■ **Exercise objective**: What you return must be the lines of the data that hold the word "family".

■ **Information**:
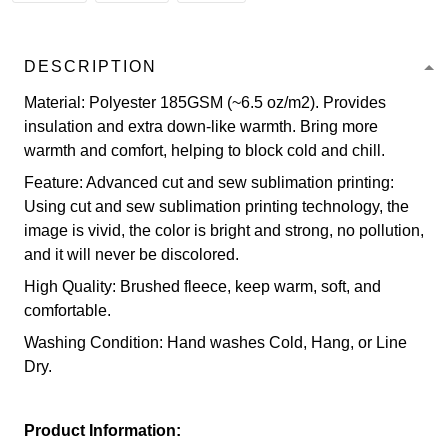
DESCRIPTION
Material: Polyester 185GSM (~6.5 oz/m2). Provides
insulation and extra down-like warmth. Bring more
warmth and comfort, helping to block cold and chill.
Feature: Advanced cut and sew sublimation printing:
Using cut and sew sublimation printing technology, the
image is vivid, the color is bright and strong, no pollution,
and it will never be discolored.
High Quality: Brushed fleece, keep warm, soft, and
comfortable.
Washing Condition: Hand washes Cold, Hang, or Line
Dry.
Product Information:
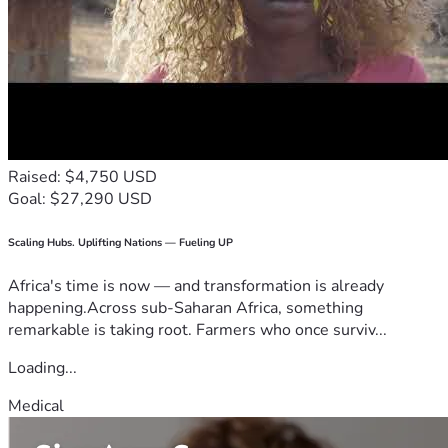
Raised: $4,750 USD
Goal: $27,290 USD
Scaling Hubs. Uplifting Nations — Fueling UP
Africa's time is now — and transformation is already
happening.Across sub-Saharan Africa, something
remarkable is taking root. Farmers who once surviv...
Loading...
Medical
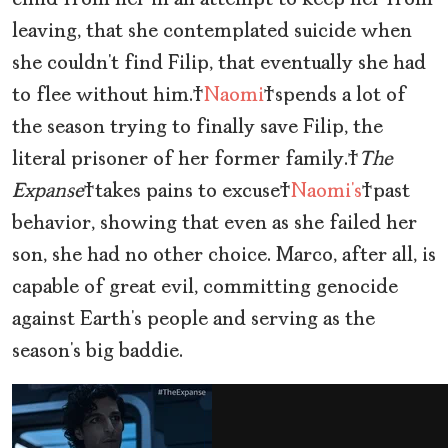
child from her in an attempt to keep her from
leaving, that she contemplated suicide when
she couldn’t find Filip, that eventually she had
to flee without him.
Naomi
spends a lot of
the season trying to finally save Filip, the
literal prisoner of her former family.
The
Expanse
takes pains to excuse
Naomi’s
past
behavior, showing that even as she failed her
son, she had no other choice. Marco, after all, is
capable of great evil, committing genocide
against Earth’s people and serving as the
season’s big baddie.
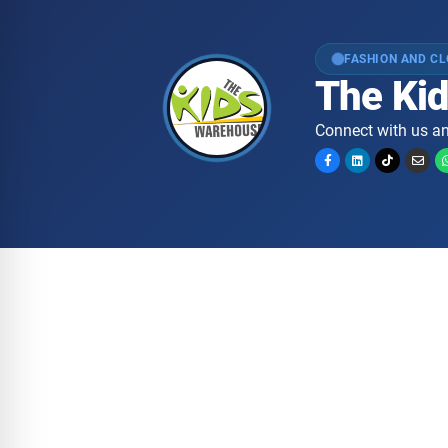
FASHION AND C
The Ki
Connect with us an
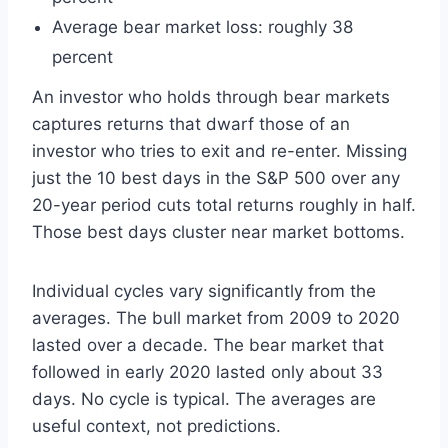
Average bear market loss: roughly 38
percent
An investor who holds through bear markets
captures returns that dwarf those of an
investor who tries to exit and re-enter. Missing
just the 10 best days in the S&P 500 over any
20-year period cuts total returns roughly in half.
Those best days cluster near market bottoms.
Individual cycles vary significantly from the
averages. The bull market from 2009 to 2020
lasted over a decade. The bear market that
followed in early 2020 lasted only about 33
days. No cycle is typical. The averages are
useful context, not predictions.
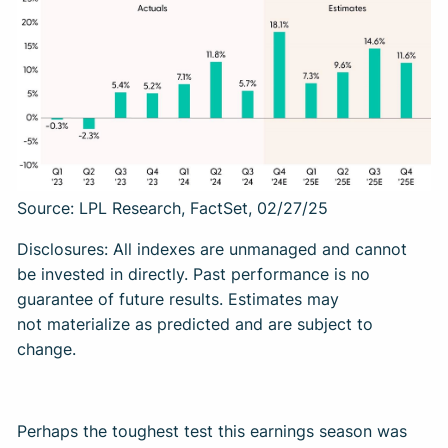
Source: LPL Research, FactSet, 02/27/25
Disclosures: All indexes are unmanaged and cannot
be invested in directly. Past performance is no
guarantee of future results. Estimates may
not materialize as predicted and are subject to
change.
Perhaps the toughest test this earnings season was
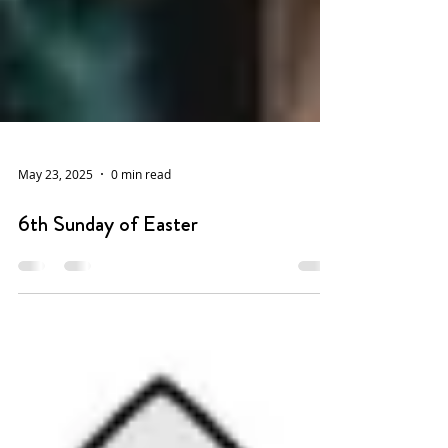
May 23, 2025
0 min read
6th Sunday of Easter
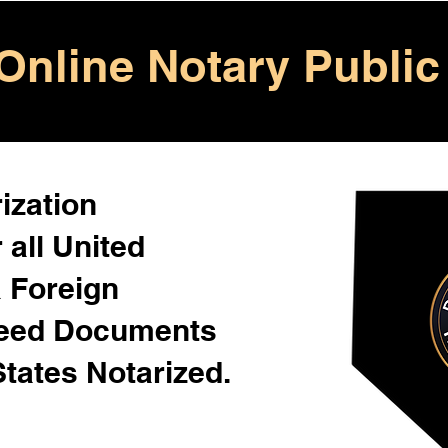
Online Notary Public
ization
 all United
& Foreign
Need Documents
States Notarized.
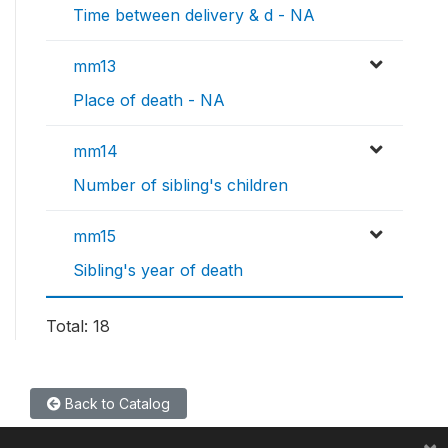
Time between delivery & d - NA
mm13
Place of death - NA
mm14
Number of sibling's children
mm15
Sibling's year of death
Total: 18
Back to Catalog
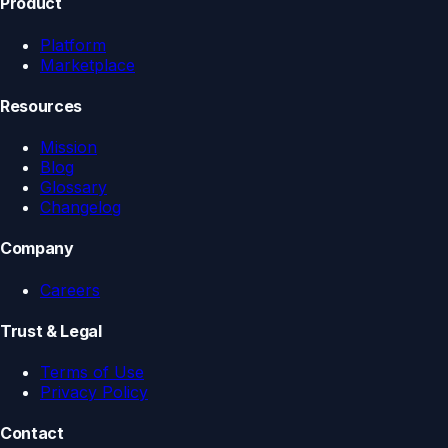
Product
Platform
Marketplace
Resources
Mission
Blog
Glossary
Changelog
Company
Careers
Trust & Legal
Terms of Use
Privacy Policy
Contact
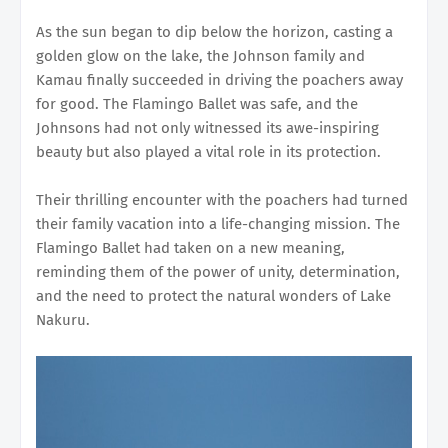
As the sun began to dip below the horizon, casting a
golden glow on the lake, the Johnson family and
Kamau finally succeeded in driving the poachers away
for good. The Flamingo Ballet was safe, and the
Johnsons had not only witnessed its awe-inspiring
beauty but also played a vital role in its protection.
Their thrilling encounter with the poachers had turned
their family vacation into a life-changing mission. The
Flamingo Ballet had taken on a new meaning,
reminding them of the power of unity, determination,
and the need to protect the natural wonders of Lake
Nakuru.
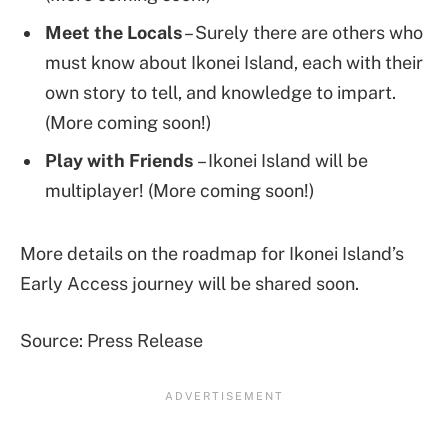
Meet the Locals
– Surely there are others who
must know about Ikonei Island, each with their
own story to tell, and knowledge to impart.
(More coming soon!)
Play with Friends
– Ikonei Island will be
multiplayer! (More coming soon!)
More details on the roadmap for Ikonei Island’s
Early Access journey will be shared soon.
Source: Press Release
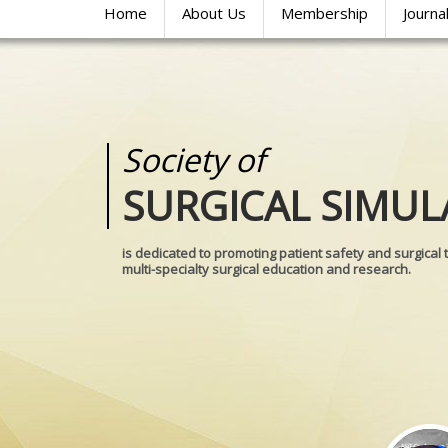
Home
About Us
Membership
Journa
Society of
Medical
SURGICAL SIMUL
REALITIES
is dedicated to promoting patient safety and surgical 
multi-specialty surgical education and research.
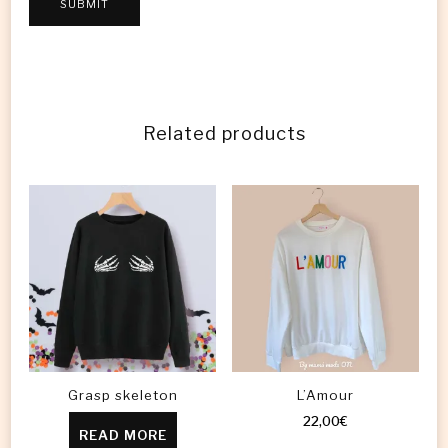
Related products
Grasp skeleton
L’Amour
22,00
€
READ MORE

■ **Exercise solution**:
literal prisoner of her former family.
golden glow on the lake, the Johnson family and
their family vacation into a life-changing mission. The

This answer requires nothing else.